◆ **Seçilen metin**:
^^^^^^^^^^^^^^^^

• Sonuç bulunamadı

VI. VARSAYIMLAR

3.2. BEDEN OLARAK KADIN

Sosyal bilimlerin araştırmalarına konu olan insan, her şeyden önemlisi bir bedendir ve bu bedeniyle vücut bulmaktadır. İnsanlar toplumsal hayatta bir beden olarak varlığını sürdürürler ve kendi bedenleri yoluyla insani ihtiyaçlarını giderip kendilerini ifade edip varlığını kanıtlamaya çalışırlar. Amerikalı psikolog olan Abraham Maslow’un, ihtiyaçlar hiyerarşisi piramidinde kavramsallaştırdığı öncelikli olarak ihtiyacı, kişinin fizyolojik-bedensel ihtiyaçlarıdır. Yeme, içme, cinsellik gibi biyolojik ihtiyaçların belirtildiği bu ilk kademenin ardından kişi diğer ihtiyaçlara geçebilir. Bireyin nesnel dünya ve toplumsal hayatı ile ilgili diğer tüm ihtiyaçları biyolojik ihtiyaçlar giderildikten sonra kademeli olarak giderilmeye çalışılacaktır (Seyyar, 2007: 441). Bu nedenle bedenimiz varlığımızın en temel kanıtı olduğu gibi, yaşamsal fonksiyonlarında devam ettiği, toplumsallaşma sürecine de dâhil olan varlıktır.

^^^^^^^^^^^^^^^^

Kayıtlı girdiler
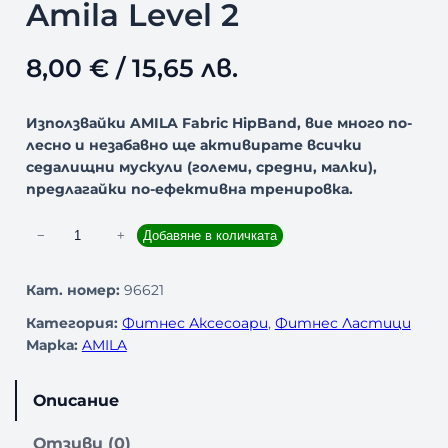
Amila Level 2
8,00
€
/ 15,65 лв.
Използвайки AMILA Fabric HipBand, вие много по-
лесно и незабавно ще активирате всички
седалищни мускули (големи, средни, малки),
предлагайки по-ефективна тренировка.
к
−
+
Добавяне в количката
о
л
Кат. номер:
96621
и
Категория:
Фитнес Аксесоари
, 
Фитнес Ластици
ч
Марка:
AMILA
е
с
т
Описание
в
о
Отзиви (0)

^^^^^^^^^^^^^^^^

◆ **Çalışma yönergesi A**: Kayıtlı girdilerin bütün satırlarını, boş satırları atlayarak "No" ve "İçerik" sütunlarından oluşan bir Markdown tablosu olarak ifade edin. Resimleri yanıta dahil etmeyin.
◆ **Çalışma yönergesi B**: Kadını beden olarak ele alan metni, son cümlesinin ardından gelecek kısımla sürdürün.

◆ **Beklenen yanıt A**:
| No | İçerik |
|---|---|
| 1 | Amila Level 2 |
| 2 | 8,00 |
| 3 | € |
| 4 | / 15,65 лв. |
| 5 | Използвайки AMILA Fabric HipBand, вие много по- |
| 6 | лесно и незабавно ще активирате всички |
| 7 | седалищни мускули (големи, средни, малки), |
| 8 | предлагайки по-ефективна тренировка. |
| 9 | к |
| 10 | − |
| 11 | + |
| 12 | Добавяне в количката |
| 13 | о |
| 14 | л |
| 15 | Кат. номер: |
| 16 | 96621 |
| 17 | и |
| 18 | Категория: |
| 19 | Фитнес Аксесоари |
| 20 | ,  |
| 21 | Фитнес Ластици |
| 22 | ч |
| 23 | Марка: |
| 24 | AMILA |
| 25 | е |
| 26 | с |
| 27 | т |
| 28 | Описание |
| 29 | в |
| 30 | о |
| 31 | Отзиви (0) |

◆ **Beklenen yanıt B**:
Bedeni toplumsal özellikleriyle ele almanın temel amacında bedenin varlığının ve onun edim ile fonksiyonlarının toplumsal düzlemde yarattığı etkiyi ve bu etkinin hareket zemini üzerindeki farklılıklarını dikkate almak gerekmektedir (Cirhinlioğlu, 2010: 403). Beden; zihin, bilinç, akıl gibi bilişsel alanları ile toplumsal hayattaki değer ve bu değer yargılarını yapılandırmalarla sosyalleşme süreci gibi çeşitli toplumsal öğeleri içine alarak kişiyi toplumsal hayatında temsil etmektedir.

Kişinin bedeni; simgeselleştirilmeye oldukça yatkın, kompleks yapısıyla ve sınırları toplumsal normlara göre belirlenmiş her işleyişinin bir modeli oluşuyla, her türlü sınırı bünyesinde gösterebilecek bir kategoridedir (Douglas, 2007: 146, 200). Sembolleştirmelerin en yoğun halini kadın bedeninde görmekteyiz. Beauvoir’in “kadın cinsiyettir” iddiasının tartışmalarını Irigaray, aksi yönde göstererek kadının aslında ona biçimlendirildiği gibi bir cinsiyet olmadığını, tartışmayı daha ileri düzeye taşıyarak hegemonyanın ötekilik kimliğine sarmalanmış eril cinsiyet olduğunu söyler (Butler, 2018). Kadının kendini tanımlamaya gücün olmadığını, aslında erkeğin yaptığı kadın tanımlamalarının da bir nevi erkek olduğunu söylemektedir.

Pektaş kitabında, Beauvoir’in düşüncelerini şöyle aktarır: erkekler kendilerini belli bir cinsin temsilcisi olarak toplumsal hayata dahil olmazlar der, onların erkek oluşu kendiliğinden gelişen sıradan pratiklerdir. Ancak kadının kadın oluşu, erkeğin verdiği karara bağlıdır. Erkek kadını cinsel yanı ağır bastığı zaman dişi sıfatını verir.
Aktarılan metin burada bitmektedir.